**What to produce**: Repeat verbatim, and only, the lines of the data below, beginning at the line that contains "medium amount of" and stopping after the line that contains "analysis of endometrial".

**Supplied information**:
━━━━━━━━━━━━━━━━━━━━
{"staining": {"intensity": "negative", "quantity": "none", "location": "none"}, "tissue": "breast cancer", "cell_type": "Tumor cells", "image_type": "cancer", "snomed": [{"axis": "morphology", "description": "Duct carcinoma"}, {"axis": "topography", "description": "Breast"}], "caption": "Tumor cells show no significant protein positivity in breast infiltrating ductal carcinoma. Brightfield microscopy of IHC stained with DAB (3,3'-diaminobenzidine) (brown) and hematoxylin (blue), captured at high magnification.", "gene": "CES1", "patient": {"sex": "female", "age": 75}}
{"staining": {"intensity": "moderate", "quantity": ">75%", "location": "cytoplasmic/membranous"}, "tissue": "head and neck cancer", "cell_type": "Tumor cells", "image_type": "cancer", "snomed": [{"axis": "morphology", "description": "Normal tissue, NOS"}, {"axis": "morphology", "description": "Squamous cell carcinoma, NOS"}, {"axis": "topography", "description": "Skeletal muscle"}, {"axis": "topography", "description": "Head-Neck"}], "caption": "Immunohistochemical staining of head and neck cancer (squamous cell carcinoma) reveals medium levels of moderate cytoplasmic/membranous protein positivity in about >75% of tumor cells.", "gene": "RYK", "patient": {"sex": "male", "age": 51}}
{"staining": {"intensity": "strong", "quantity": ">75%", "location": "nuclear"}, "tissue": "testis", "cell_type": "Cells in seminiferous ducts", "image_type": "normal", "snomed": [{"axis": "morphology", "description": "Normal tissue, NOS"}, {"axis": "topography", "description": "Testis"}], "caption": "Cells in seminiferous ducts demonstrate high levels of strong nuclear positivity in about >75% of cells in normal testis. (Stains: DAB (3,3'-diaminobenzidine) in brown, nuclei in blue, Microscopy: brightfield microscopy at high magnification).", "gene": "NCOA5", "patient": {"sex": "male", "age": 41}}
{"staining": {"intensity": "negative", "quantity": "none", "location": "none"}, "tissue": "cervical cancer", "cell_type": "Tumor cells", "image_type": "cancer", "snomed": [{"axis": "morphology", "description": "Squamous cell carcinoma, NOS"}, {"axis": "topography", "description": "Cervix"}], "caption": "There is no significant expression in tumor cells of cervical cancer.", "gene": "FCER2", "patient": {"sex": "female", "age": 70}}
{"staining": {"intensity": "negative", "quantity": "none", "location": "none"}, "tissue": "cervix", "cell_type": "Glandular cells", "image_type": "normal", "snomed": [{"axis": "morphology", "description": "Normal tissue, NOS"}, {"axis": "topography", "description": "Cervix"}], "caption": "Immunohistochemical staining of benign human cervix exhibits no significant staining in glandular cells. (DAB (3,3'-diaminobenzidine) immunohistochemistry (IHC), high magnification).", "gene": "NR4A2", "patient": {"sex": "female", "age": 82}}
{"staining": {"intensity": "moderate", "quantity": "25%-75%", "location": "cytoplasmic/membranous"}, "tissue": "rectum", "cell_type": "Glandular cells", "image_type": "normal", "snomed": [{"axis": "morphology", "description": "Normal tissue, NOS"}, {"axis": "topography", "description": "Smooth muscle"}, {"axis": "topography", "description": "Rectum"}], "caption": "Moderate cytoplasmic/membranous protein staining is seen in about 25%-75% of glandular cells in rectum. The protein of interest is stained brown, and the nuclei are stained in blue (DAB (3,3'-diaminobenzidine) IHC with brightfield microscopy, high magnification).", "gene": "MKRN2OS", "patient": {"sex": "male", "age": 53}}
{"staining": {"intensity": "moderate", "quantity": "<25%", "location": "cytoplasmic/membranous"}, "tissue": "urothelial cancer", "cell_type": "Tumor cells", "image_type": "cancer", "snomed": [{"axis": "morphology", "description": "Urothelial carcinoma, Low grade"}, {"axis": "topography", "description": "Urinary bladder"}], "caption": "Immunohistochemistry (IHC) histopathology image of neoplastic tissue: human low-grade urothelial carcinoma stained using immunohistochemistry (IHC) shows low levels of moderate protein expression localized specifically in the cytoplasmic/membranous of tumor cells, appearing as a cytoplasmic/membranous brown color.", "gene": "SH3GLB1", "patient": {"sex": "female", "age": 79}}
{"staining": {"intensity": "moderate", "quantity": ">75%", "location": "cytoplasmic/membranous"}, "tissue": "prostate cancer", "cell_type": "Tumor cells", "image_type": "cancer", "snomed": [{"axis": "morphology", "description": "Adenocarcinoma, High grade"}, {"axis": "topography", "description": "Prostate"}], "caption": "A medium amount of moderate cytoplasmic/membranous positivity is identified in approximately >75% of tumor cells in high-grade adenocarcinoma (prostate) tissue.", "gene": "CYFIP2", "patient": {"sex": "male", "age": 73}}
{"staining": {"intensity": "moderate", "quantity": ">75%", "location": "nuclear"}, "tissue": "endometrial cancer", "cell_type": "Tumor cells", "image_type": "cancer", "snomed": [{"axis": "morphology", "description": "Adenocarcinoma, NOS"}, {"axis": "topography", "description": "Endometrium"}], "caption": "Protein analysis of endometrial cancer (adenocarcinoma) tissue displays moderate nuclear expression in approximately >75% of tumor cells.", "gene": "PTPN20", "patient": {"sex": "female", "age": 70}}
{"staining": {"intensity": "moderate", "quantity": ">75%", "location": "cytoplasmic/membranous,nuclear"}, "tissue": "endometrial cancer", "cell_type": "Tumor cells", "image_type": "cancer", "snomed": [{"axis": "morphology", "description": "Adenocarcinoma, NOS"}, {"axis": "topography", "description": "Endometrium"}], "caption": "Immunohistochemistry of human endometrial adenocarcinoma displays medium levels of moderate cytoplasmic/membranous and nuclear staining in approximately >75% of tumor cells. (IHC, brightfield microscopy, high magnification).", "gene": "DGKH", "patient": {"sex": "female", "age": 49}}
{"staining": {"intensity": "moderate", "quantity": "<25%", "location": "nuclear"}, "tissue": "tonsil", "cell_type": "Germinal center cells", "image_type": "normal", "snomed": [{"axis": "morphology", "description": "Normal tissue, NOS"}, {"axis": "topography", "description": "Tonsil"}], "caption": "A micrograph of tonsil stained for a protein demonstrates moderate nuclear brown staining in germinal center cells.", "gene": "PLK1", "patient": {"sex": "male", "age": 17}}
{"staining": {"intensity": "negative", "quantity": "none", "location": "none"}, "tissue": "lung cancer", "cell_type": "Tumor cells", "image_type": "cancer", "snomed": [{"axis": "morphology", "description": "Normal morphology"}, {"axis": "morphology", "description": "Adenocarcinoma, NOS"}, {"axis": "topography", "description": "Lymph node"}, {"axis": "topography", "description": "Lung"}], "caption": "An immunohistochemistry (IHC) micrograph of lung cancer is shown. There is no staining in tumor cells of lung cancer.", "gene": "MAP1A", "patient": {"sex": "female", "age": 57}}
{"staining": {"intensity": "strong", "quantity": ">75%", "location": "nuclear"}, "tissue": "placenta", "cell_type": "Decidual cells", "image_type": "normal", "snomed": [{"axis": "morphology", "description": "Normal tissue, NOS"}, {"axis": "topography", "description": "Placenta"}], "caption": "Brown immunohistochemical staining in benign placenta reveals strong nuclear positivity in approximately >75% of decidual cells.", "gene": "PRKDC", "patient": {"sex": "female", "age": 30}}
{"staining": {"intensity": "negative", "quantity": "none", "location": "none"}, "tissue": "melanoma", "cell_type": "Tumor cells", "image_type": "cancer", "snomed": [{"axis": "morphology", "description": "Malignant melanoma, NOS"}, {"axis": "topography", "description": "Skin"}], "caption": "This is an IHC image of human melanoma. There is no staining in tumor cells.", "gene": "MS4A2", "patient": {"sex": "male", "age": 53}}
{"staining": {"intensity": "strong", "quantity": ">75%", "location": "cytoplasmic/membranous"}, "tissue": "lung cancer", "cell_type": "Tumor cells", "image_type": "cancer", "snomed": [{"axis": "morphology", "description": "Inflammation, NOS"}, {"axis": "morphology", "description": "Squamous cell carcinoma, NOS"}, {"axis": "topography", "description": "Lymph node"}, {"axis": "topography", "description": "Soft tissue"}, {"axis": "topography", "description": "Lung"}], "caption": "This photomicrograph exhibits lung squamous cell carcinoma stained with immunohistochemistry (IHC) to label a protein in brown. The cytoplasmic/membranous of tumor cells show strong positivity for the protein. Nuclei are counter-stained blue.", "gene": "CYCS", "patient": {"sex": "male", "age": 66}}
━━━━━━━━━━━━━━━━━━━━
**Response below**:
{"staining": {"intensity": "moderate", "quantity": ">75%", "location": "cytoplasmic/membranous"}, "tissue": "prostate cancer", "cell_type": "Tumor cells", "image_type": "cancer", "snomed": [{"axis": "morphology", "description": "Adenocarcinoma, High grade"}, {"axis": "topography", "description": "Prostate"}], "caption": "A medium amount of moderate cytoplasmic/membranous positivity is identified in approximately >75% of tumor cells in high-grade adenocarcinoma (prostate) tissue.", "gene": "CYFIP2", "patient": {"sex": "male", "age": 73}}
{"staining": {"intensity": "moderate", "quantity": ">75%", "location": "nuclear"}, "tissue": "endometrial cancer", "cell_type": "Tumor cells", "image_type": "cancer", "snomed": [{"axis": "morphology", "description": "Adenocarcinoma, NOS"}, {"axis": "topography", "description": "Endometrium"}], "caption": "Protein analysis of endometrial cancer (adenocarcinoma) tissue displays moderate nuclear expression in approximately >75% of tumor cells.", "gene": "PTPN20", "patient": {"sex": "female", "age": 70}}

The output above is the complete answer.